On Sun, May 13, 2018 at 1:34 AM, Andre Roberge <andre.roberge@gmail.com> wrote:
First example: single temporary assignment, done four different ways.

1) using :=

real_roots = [ (-b/(2*a) + (D:= sqrt( (b/(2*a))**2 - c/a), -b/(2*a) - D) 
                         for a in range(10) 
                         for b in range(10)
                         for c in range(10)
                         if D >= 0]

Unless PEP 572 is doing something horribly magical, this doesn't look as though it should work at all, so it may not be a good target for comparisons with other syntax possibilities. I'd expect that the `D` name lookup in the `if D >= 0` clause would occur before the (D := ...) assignment in the target expression, resulting in an UnboundLocalError. (I tried to check out Chris's reference implementation branch to verify, but the compilation failed with a traceback.)

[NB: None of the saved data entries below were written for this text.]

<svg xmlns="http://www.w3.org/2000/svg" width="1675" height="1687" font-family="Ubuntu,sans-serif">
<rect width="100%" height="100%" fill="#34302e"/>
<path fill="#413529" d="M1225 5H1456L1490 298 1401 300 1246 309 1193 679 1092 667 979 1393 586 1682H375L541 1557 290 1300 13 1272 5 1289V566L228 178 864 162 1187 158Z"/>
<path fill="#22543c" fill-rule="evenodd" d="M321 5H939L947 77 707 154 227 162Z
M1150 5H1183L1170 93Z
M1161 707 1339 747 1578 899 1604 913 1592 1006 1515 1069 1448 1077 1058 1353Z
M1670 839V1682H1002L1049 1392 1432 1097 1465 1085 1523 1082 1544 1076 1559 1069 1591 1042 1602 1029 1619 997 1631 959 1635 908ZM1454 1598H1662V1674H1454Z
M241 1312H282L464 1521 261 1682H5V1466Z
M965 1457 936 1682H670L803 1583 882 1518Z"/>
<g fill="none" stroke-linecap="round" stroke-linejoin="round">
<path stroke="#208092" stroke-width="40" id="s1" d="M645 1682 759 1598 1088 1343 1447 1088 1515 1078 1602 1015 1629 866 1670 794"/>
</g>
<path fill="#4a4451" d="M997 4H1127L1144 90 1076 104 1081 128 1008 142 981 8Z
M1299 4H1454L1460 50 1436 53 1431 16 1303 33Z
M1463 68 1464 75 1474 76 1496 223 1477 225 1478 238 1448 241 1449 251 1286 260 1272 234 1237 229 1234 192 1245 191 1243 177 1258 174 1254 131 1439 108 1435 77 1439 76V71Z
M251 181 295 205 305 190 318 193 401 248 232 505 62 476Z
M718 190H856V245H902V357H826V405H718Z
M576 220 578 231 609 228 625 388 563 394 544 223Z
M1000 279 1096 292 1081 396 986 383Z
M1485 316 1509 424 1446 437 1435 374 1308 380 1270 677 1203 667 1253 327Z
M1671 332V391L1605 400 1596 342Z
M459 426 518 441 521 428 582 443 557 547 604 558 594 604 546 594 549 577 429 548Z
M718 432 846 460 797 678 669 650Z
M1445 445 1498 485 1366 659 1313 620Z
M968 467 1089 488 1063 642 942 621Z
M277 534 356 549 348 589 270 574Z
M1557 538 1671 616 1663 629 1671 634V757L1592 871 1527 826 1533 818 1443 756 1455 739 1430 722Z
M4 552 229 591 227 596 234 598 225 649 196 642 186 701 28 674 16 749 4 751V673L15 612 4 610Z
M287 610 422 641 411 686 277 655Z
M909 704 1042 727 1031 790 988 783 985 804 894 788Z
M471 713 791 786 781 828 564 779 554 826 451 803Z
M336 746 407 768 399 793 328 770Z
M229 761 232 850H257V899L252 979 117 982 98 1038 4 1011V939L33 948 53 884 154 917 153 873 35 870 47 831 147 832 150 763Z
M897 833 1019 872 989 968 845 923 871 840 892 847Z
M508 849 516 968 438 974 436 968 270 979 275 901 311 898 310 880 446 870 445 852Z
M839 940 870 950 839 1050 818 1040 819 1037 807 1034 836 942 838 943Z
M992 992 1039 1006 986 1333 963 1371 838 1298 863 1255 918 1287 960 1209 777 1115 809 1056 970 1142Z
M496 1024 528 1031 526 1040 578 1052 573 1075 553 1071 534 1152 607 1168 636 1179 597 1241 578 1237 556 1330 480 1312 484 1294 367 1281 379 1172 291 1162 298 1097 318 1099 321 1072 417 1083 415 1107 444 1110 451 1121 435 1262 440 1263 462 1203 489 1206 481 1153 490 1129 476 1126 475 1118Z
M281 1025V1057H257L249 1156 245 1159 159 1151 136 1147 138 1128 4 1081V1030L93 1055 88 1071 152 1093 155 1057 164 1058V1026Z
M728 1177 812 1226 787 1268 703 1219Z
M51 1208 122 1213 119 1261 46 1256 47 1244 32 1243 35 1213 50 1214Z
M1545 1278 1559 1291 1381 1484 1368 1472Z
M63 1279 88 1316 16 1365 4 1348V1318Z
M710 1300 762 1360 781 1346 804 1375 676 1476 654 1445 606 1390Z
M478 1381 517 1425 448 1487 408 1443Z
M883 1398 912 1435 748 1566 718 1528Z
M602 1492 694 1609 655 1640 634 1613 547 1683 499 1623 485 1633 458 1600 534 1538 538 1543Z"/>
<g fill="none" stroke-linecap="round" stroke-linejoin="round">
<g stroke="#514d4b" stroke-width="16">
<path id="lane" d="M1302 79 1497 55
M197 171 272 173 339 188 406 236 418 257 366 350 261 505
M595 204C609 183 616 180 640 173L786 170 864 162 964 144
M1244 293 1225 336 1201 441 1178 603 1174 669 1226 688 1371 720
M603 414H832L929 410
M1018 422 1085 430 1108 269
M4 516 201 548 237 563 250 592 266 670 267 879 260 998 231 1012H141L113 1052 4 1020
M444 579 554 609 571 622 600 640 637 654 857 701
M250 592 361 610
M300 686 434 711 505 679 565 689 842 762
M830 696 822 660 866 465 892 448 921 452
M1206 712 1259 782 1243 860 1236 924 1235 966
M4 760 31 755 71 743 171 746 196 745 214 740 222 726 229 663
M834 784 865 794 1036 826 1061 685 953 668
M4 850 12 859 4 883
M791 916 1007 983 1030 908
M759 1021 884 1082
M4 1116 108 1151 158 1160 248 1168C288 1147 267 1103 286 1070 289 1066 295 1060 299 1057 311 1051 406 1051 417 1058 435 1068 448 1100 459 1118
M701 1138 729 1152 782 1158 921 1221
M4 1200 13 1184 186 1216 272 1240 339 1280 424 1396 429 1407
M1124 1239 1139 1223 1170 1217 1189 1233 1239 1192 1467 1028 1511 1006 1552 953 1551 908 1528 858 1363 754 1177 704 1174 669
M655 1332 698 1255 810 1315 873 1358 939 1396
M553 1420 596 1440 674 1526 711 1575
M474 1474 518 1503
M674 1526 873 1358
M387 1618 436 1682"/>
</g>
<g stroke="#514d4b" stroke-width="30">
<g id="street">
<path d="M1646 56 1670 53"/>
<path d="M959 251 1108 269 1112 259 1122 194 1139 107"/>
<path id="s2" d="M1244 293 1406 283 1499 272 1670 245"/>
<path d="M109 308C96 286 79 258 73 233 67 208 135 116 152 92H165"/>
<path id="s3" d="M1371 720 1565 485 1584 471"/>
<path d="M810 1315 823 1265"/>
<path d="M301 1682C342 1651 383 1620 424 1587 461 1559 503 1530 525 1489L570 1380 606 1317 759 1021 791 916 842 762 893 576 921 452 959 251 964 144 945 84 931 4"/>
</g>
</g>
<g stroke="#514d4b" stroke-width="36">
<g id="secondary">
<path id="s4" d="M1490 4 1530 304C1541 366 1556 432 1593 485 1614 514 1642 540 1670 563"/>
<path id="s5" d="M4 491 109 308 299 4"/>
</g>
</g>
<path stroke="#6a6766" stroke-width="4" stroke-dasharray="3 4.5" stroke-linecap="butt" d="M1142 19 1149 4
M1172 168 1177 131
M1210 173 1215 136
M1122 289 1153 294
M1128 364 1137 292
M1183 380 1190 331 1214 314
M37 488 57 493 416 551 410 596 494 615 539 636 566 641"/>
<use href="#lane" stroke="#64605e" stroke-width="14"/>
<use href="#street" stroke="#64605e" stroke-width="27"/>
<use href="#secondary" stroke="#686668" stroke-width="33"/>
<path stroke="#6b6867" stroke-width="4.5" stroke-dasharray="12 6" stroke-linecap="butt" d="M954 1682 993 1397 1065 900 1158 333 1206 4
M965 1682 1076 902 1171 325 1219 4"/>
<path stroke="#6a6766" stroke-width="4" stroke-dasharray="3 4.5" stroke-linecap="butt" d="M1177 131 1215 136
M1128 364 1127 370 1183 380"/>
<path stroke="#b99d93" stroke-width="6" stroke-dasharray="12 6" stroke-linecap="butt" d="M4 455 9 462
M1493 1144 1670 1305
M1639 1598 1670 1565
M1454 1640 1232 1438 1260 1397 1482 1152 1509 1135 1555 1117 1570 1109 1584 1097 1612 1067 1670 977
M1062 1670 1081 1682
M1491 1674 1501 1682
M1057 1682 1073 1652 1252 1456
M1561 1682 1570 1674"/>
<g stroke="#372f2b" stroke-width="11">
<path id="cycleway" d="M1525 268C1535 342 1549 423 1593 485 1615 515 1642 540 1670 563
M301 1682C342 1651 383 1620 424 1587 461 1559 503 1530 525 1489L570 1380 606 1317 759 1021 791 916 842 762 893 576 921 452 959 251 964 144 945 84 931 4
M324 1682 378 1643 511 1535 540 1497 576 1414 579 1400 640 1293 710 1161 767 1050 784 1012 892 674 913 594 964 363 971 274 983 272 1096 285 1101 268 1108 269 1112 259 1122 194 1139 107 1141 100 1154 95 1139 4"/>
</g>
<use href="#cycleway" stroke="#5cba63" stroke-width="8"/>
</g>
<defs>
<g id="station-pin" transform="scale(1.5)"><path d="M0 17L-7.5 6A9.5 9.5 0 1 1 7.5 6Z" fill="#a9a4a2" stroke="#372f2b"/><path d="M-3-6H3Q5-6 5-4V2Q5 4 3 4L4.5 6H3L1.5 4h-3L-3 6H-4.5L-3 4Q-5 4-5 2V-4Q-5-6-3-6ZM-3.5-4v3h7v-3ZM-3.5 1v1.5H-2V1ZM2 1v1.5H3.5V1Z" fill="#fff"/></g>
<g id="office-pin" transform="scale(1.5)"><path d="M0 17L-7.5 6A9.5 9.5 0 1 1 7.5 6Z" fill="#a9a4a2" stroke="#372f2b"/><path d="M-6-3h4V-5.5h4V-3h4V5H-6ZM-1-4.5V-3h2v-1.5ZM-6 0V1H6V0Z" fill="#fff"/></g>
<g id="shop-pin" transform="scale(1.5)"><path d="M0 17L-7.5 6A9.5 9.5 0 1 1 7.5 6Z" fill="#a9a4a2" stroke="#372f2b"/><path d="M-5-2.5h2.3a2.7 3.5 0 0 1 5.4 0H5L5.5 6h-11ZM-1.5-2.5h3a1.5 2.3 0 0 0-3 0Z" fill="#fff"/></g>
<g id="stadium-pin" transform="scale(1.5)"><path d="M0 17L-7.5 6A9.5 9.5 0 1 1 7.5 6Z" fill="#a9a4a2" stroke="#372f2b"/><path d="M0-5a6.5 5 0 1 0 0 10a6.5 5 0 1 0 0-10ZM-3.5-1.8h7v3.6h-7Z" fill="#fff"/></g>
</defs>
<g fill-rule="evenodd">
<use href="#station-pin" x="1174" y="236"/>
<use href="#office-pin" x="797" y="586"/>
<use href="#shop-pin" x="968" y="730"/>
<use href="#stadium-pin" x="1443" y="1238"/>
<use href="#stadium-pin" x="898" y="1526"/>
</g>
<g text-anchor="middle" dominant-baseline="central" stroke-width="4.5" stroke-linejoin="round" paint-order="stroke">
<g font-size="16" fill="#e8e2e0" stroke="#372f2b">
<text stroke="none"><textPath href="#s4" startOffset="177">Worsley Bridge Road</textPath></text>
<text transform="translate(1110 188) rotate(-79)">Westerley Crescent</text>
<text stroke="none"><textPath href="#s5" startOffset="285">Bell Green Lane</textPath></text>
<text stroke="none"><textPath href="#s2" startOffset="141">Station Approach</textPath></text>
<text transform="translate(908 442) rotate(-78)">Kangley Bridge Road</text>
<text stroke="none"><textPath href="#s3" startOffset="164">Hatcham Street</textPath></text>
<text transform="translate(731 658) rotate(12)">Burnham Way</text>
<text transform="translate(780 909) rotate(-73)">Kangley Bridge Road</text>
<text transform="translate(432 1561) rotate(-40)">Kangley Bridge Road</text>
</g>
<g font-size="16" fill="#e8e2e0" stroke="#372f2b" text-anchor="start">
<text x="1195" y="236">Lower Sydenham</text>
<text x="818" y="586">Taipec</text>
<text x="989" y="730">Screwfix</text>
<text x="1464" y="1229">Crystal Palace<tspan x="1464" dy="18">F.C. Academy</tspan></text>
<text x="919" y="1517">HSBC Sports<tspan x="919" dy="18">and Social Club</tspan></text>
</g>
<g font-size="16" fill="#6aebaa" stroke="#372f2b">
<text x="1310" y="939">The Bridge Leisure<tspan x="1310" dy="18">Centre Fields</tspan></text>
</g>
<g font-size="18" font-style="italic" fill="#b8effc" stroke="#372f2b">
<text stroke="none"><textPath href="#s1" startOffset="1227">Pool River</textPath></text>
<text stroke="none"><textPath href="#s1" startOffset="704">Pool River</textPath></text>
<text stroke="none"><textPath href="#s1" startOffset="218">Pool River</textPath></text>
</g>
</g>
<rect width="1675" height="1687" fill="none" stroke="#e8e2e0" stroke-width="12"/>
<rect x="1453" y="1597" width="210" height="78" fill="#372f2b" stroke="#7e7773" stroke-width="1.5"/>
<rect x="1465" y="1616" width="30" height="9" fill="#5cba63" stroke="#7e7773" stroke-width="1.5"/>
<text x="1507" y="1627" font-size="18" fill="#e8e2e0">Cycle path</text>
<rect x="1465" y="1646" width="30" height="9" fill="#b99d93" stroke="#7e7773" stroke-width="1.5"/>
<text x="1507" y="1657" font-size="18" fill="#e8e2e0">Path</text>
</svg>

And a random mathematical nitpick: as a non-NaN result of a square root operation, D will always satisfy D >= 0; for this use-case we want to check the *argument* to the `sqrt` call for nonnegativity, rather than the *result*. So I think the target statement for the comparison with other syntaxes should look something like this instead:

    real_roots = [
        (-b/(2*a) + sqrt(D), -b/(2*a) - sqrt(D))
        for a in range(1, 10)  # start at 1 to avoid division by zero
        for b in range(10)
        for c in range(10)
        if (D := (b/(2*a))**2 - c/a) >= 0
    ]

Or possibly like this, using an extra assignment expression to avoid the repeated computation of the square root:

    real_roots = [
        (-b/(2*a) + (s := sqrt(D)), -b/(2*a) - s)
        for a in range(1, 10)
        for b in range(10)
        for c in range(10)
        if (D := (b/(2*a))**2 - c/a) >= 0
    ]

Similar order-of-evaluation issues apply to example (8), and to the other examples based on hypothetical syntax, depending on exactly how that syntax is hypothesised to work.

-- 
Mark